In the last meaningful action of normal time, Urinboev could, and very possibly should, have won the match for the Central Asians, but the striker inexplicably lashed his attempt from eight yards over the bar after Tien Dung had parried Akramjon Komilov’s cross into his path.

Urinboev’s miss was to matter little in the end though, as Sidorov applied an expert finish to Khamdamov's last gasp corner at the end of additional time to seal the title for Uzbekistan and break Vietnamese hearts on a day of high drama.

  : Nguyễn Quang Hải 41'
  : Ashurmatov 8', Sidorov 120'

| GK | 1 | Bùi Tiến Dũng I |
| CB | 11 | Đỗ Duy Mạnh | |
| CB | 21 | Trần Đình Trọng |
| CB | 4 | Bùi Tiến Dũng II |
| RM | 2 | Phạm Xuân Mạnh |
| CM | 6 | Lương Xuân Trường (c) |
| CM | 8 | Phạm Đức Huy | | |
| LM | 17 | Vũ Văn Thanh |
| RF | 19 | Nguyễn Quang Hải |
| CF | 10 | Nguyễn Công Phượng | | |
| LF | 14 | Phan Văn Đức | | |
Substitutions:
| DF | 20 | Bùi Tiến Dụng | | |
| MF | 7 | Nguyễn Phong Hồng Duy | | |
| FW | 13 | Hà Đức Chinh | | |
Manager:
KOR Park Hang-seo
| GK | 1 | Botirali Ergashev |
| RB | 5 | Abbosjon Otakhonov | | |
| CB | 20 | Dostonbek Tursunov | |
| CB | 2 | Rustamjon Ashurmatov |
| LB | 4 | Akramjon Komilov |
| CM | 6 | Azizjon Ganiev |
| CM | 7 | Odiljon Hamrobekov | |
| RW | 8 | Jasurbek Yakhshiboev | | |
| AM | 10 | Javokhir Sidikov | | |
| LW | 17 | Dostonbek Khamdamov |
| CF | 9 | Zabikhillo Urinboev (c) |
Substitutions:
| MF | 16 | Doniyorjon Narzullaev | | |
| FW | 22 | Bobur Abdikholikov | | |
| FW | 11 | Andrey Sidorov | | |
Manager:
Ravshan Khaydarov

| Match rules: * 90 minutes. * 30 minutes of extra time if necessary. * Penalty shoot-out if scores still level. * Maximum of three substitutions. |

== Controversies ==
=== Referee issues ===
Prior to the final, the AFC had assigned Chinese referee Ma Ning to be in the final. However, only a few hours before the match, Ma was replaced by Omani referee Ahmed Al-Kaf. The AFC did not explain their reasoning behind its decision, however, it was believed to have been from disputes between the host officials and the AFC over refereeing. Al-Kaf himself had also refereed in some previous AFC Champions League matches.

=== Snowy conditions ===
The match was played in heavy snow, under −2 °C, which was relatively very cold, and it had been suggested that the match be delayed due to snowfall. However, the AFC turned down the request and ordered the match to continue. After the end of the first half, the AFC asked that the snow be cleared from the field, and it took around thirty minutes to one hour until the match could be continued. It was criticised in the aftermath of the match, both by Uzbek and Vietnamese fans, as both teams were not accustomed to play in such harsh weather conditions.

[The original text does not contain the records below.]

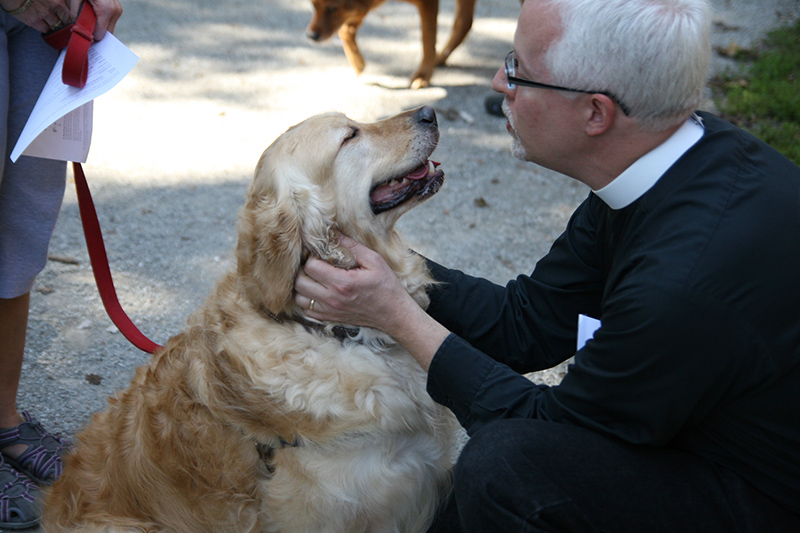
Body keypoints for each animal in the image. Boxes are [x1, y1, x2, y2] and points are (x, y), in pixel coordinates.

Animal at [306, 0, 478, 88]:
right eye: (313, 5)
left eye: (332, 8)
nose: (311, 36)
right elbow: (345, 30)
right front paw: (358, 64)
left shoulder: (428, 3)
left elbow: (427, 39)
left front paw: (423, 75)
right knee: (465, 22)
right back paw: (440, 58)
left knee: (463, 22)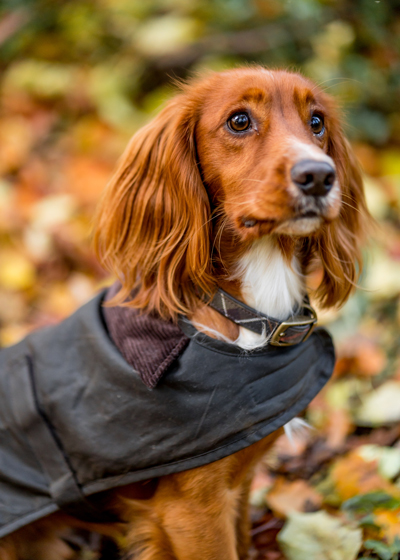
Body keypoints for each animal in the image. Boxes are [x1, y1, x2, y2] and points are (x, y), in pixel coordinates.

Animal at [0, 69, 368, 560]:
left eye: (316, 122)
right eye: (239, 121)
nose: (319, 176)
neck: (241, 314)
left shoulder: (238, 486)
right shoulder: (192, 510)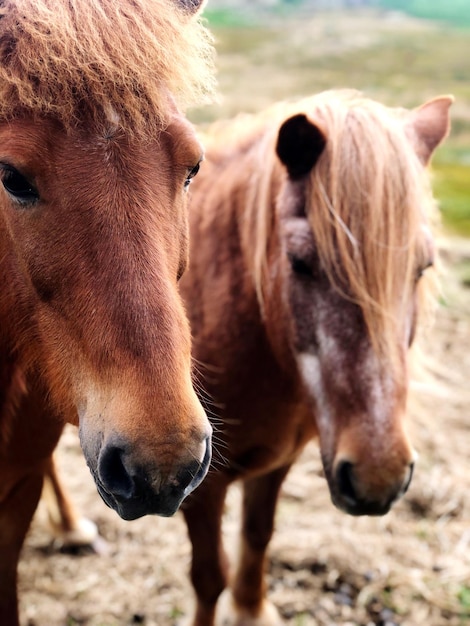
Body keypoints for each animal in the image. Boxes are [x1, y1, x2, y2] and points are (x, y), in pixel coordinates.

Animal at [177, 89, 452, 624]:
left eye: (423, 267)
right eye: (301, 263)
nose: (378, 477)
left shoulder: (277, 463)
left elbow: (257, 537)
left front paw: (252, 609)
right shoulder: (199, 488)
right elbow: (209, 575)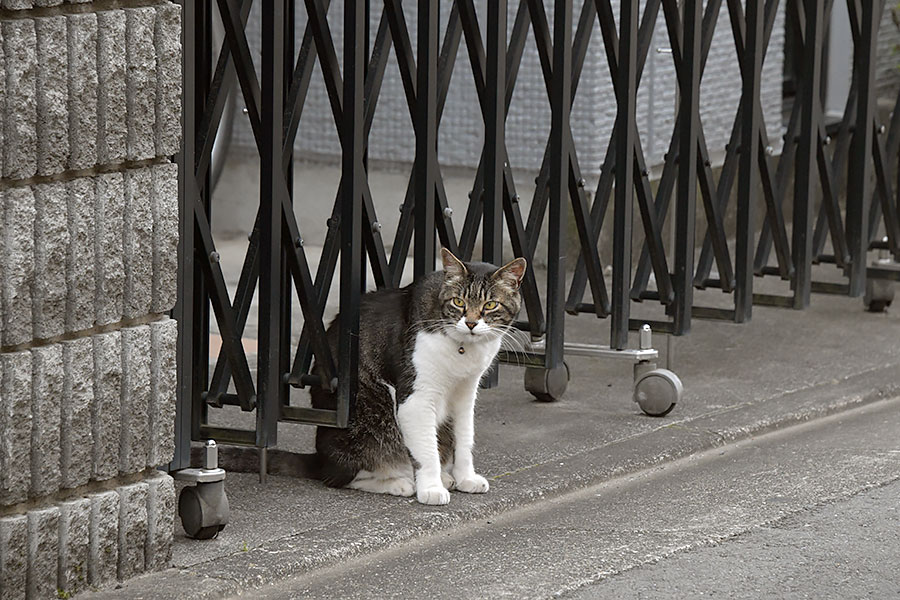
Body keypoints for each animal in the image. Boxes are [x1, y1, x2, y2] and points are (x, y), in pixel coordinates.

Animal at [312, 246, 528, 504]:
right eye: (458, 301)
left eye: (491, 305)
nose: (471, 323)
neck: (463, 348)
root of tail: (318, 458)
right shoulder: (416, 397)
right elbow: (426, 450)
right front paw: (431, 489)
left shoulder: (467, 392)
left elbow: (464, 437)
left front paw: (466, 478)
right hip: (370, 412)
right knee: (342, 475)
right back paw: (398, 482)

Screenshot of the game's pre-match ceremony, with the snowy field and the Uzbek side sporting the all-white jersey.

=== Uzbekistan's team shirt ===
In the first half, the Uzbeks were permitted by the AFC to wear all-white, despite heavy snow storms across the city. Because of this, not only the Vietnamese, but even the Uzbek players found themselves very hard to find and see their own players on the field. To solve the problem, the Uzbeks had changed to blue shirts in the second half of the match.